Practicing Local Culture as a Vehicle of Integration? Creative Collaborations and Brussels Zinneke Parade
Author: Costanzo, Joseph M, imgnjoe@aol.com
Department: Urban Studies and Planning & Sciences politiques et sociales
University: University of Maryland (USA) & Université de Liège (Belgium), USA
Supervisor: Sidney Brower & Marco Martiniello
Year of completion: 2012
Language of dissertation: English
Keywords:
urbanity
, immigrant integration
, cultural festivals
, participation
Areas of Research:
Migration
, Regional and Urban Development
, Arts
Abstract
Immigrant integration, and socio‐economic cohesion more broadly, continue to be top priorities at many levels of governance in Europe and are long‐standing fixtures of scholarly, political, and public debate across Europe and North America. Although integration and culture have been dominant themes in contemporary European and American social science and humanities literatures, their intersections—particularly involving immigrant participation in local arts and cultural activities—remain understudied. Through the use of mixed‐methods research, my doctoral thesis addresses how participating in such creative activities serves as a vehicle for integration. This topic is examined within the context of the European capital city‐region of Brussels, and provokes further inquiry into the role of place in integration and identity‐making particularly within a context in which there is no universal or normative local identity.
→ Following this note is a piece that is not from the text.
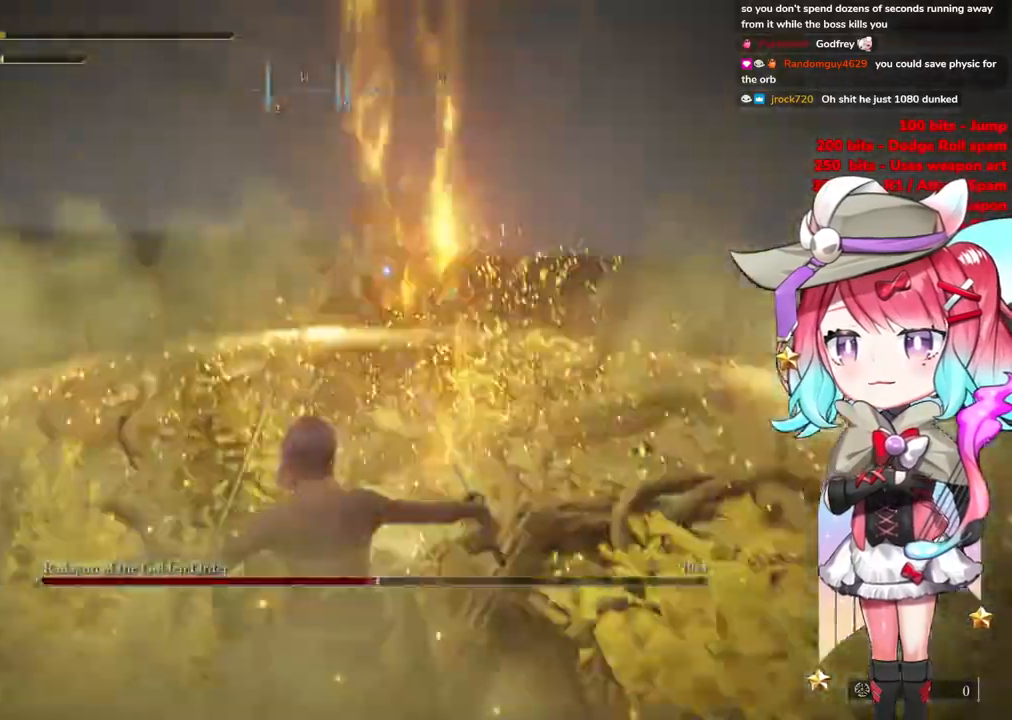
{"buttons": [], "left_stick": "down", "right_stick": "center", "events": [[33, "CIRCLE", "up"], [100, "CIRCLE", "down"], [200, "CIRCLE", "up"], [267, "CIRCLE", "down"], [384, "CIRCLE", "up"]]}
With the onsite support of local experts, artistic and cultural actors and the public at large, I examine the ‘creative collaboration’ of Zinneke Parade 2010—a biennial socio‐cultural and urban project with origins in the Brussels 2000 European Capital of Culture Programme (ECoC). Though politicians and community organizers frequently cite Zinneke as an exemplary project of the Brussels‐Capital Region, to date, no formal study has been conducted neither into its role in bridging many of the city’s socio‐linguistic, spatial and economic divides nor into its role as a source for building local networks, social, cultural, economic or otherwise.
Finally, this work is unique in its treatment of migrant and ethnic minority identity representations in an explicitly non‐ethno‐cultural event. In its biennial parade, Zinneke purposefully does not re‐present separate ethno‐cultural pasts, but instead reflects the identities of collective and creative efforts of today’s local Bruxellois. Fielded throughout 2010 and early 2011, in‐depth interviews, combined with short as well as detailed questionnaires, form the basis of data which I have collected to answer the question: Does practicing local culture facilitate integration?